D. Reliability and System Performance 
18 Uptime (availability) of Coordinating Nodes 
19 Uptime (availability) of Member Nodes – (note: tracked if heartbeat is fully implemented) 
20 Server response time 
21 Response time of user interface 


----
(Bruce has a bunch of storage space  that could be used temporarily through 2011)

- How long did it take EVA to develop their data integration


Stress testing
    client tools will be needed to stress test or at least test
    part of stress testing will be to break things and make sure that the replication and redundancy worked.
    
(Matt) it would be good to have a test platform. 
(note we can deploy dev and prod in a VM environment)

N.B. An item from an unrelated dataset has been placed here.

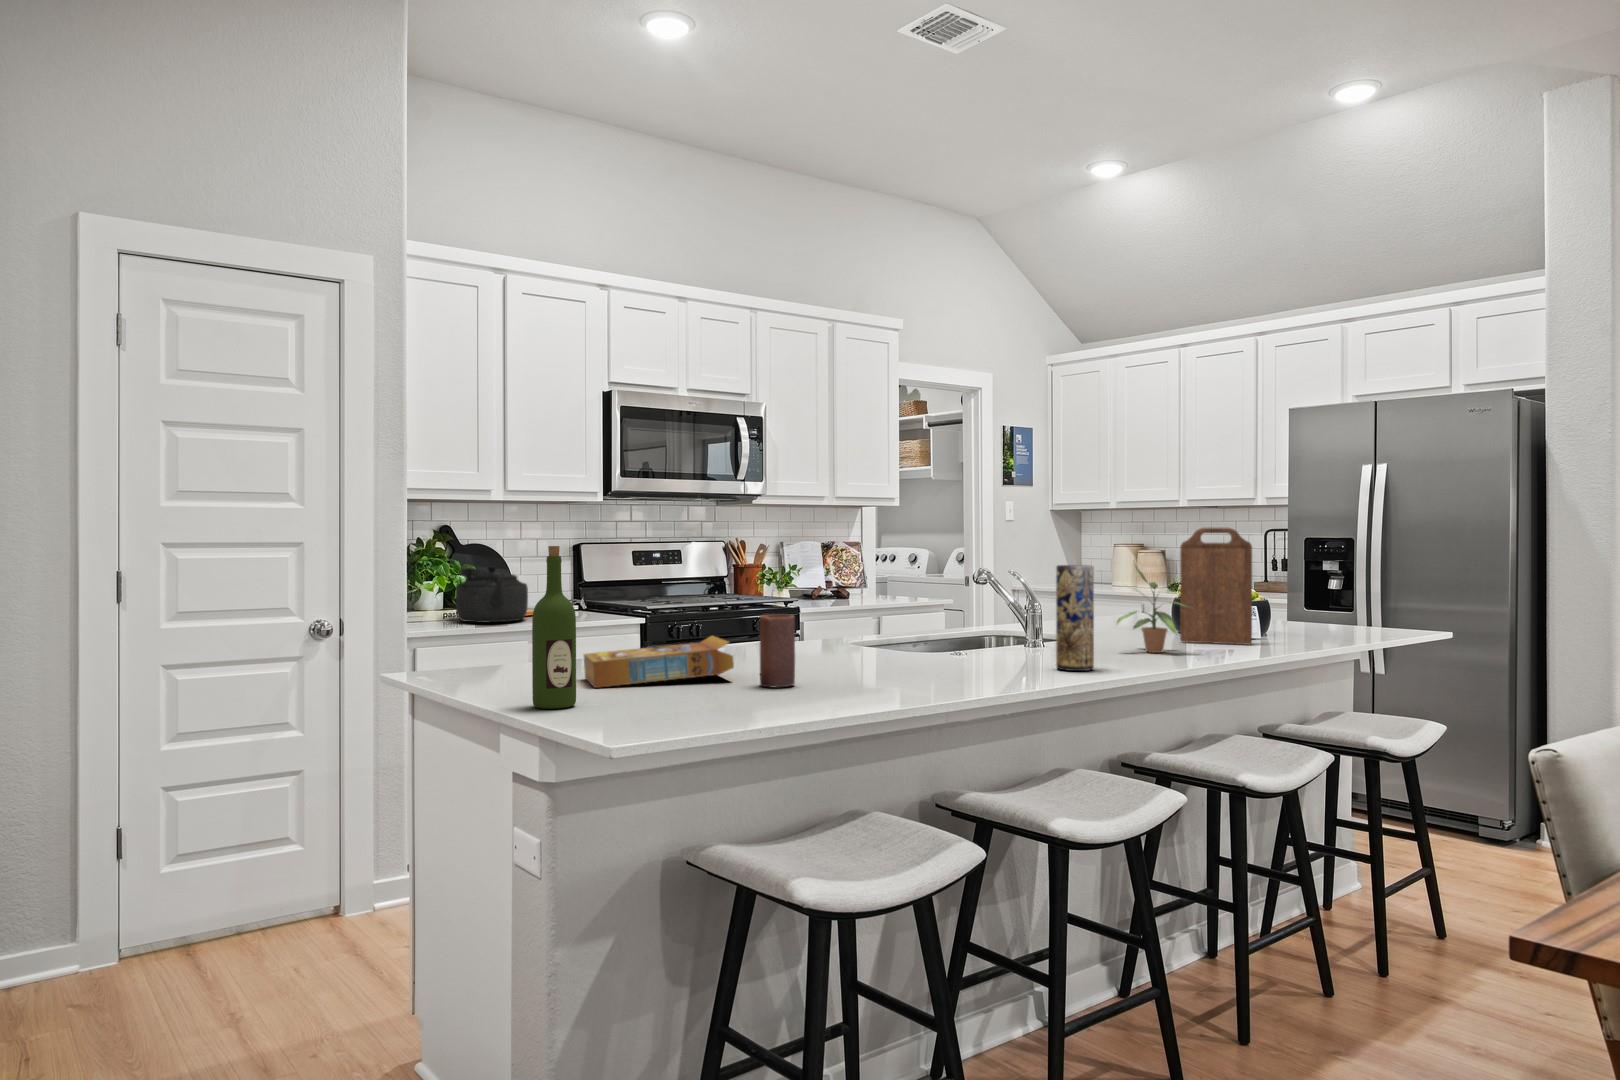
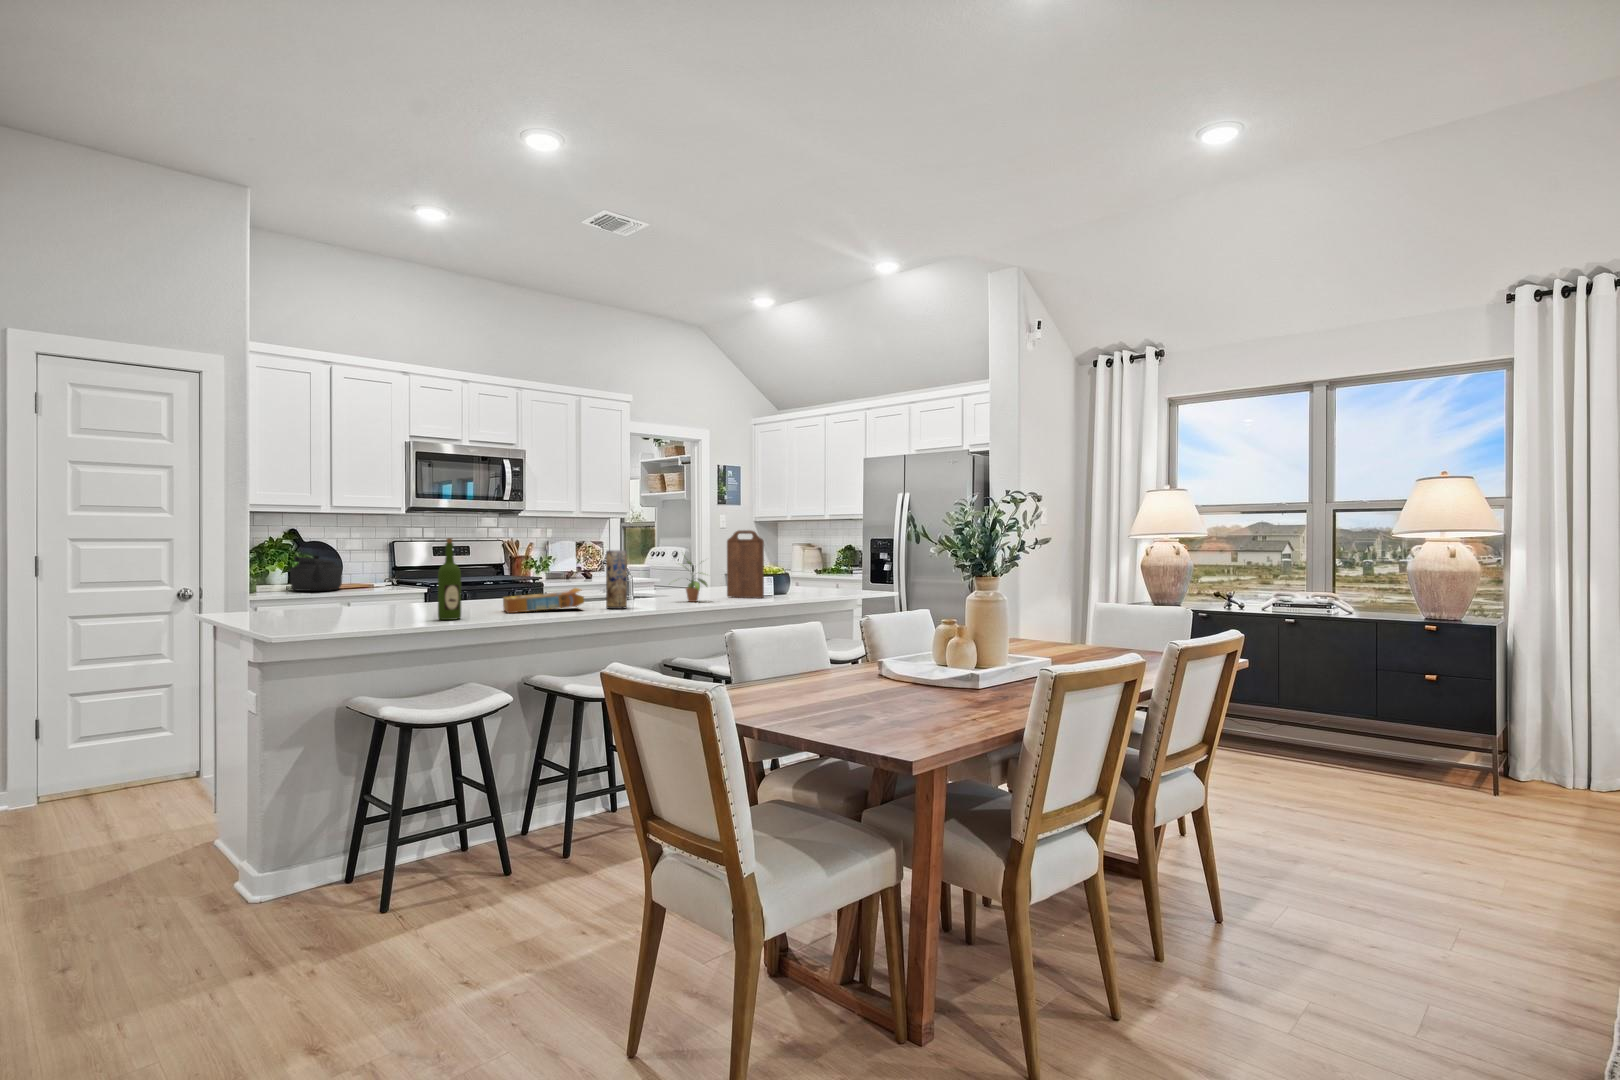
wine bottle: present [532,546,576,709] -> present [438,538,461,620]
candle: present [760,614,795,687] -> none [411,577,432,617]
cereal box: present [584,636,734,688] -> present [503,588,584,613]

Need to have a requirements document that outlines the designed scalability


Feedback: (during 1:00 PM MDT report-back)

(Bill)
* If we want eval by eval WG we will have to figure out when ot do it and plan.
Can a subset fo the group do that?
We need tofigure out how to do that over the next year.

* July EVA WG meeting would be a good place to get some feedback. This could be a milestone - get feedback from EVA

* Review of arch. by tiger teams. These could be mash-ups. You could break these up into Arch components. Bringing them together face to face can help.

* wrt ITK, spekaing form a naive perspective, it seems that one opportunity might be to prototype some of the with teh EVA DB. That way we would have something to so and in that way it might lead to a better iterative development in the long term and lead to short term successes.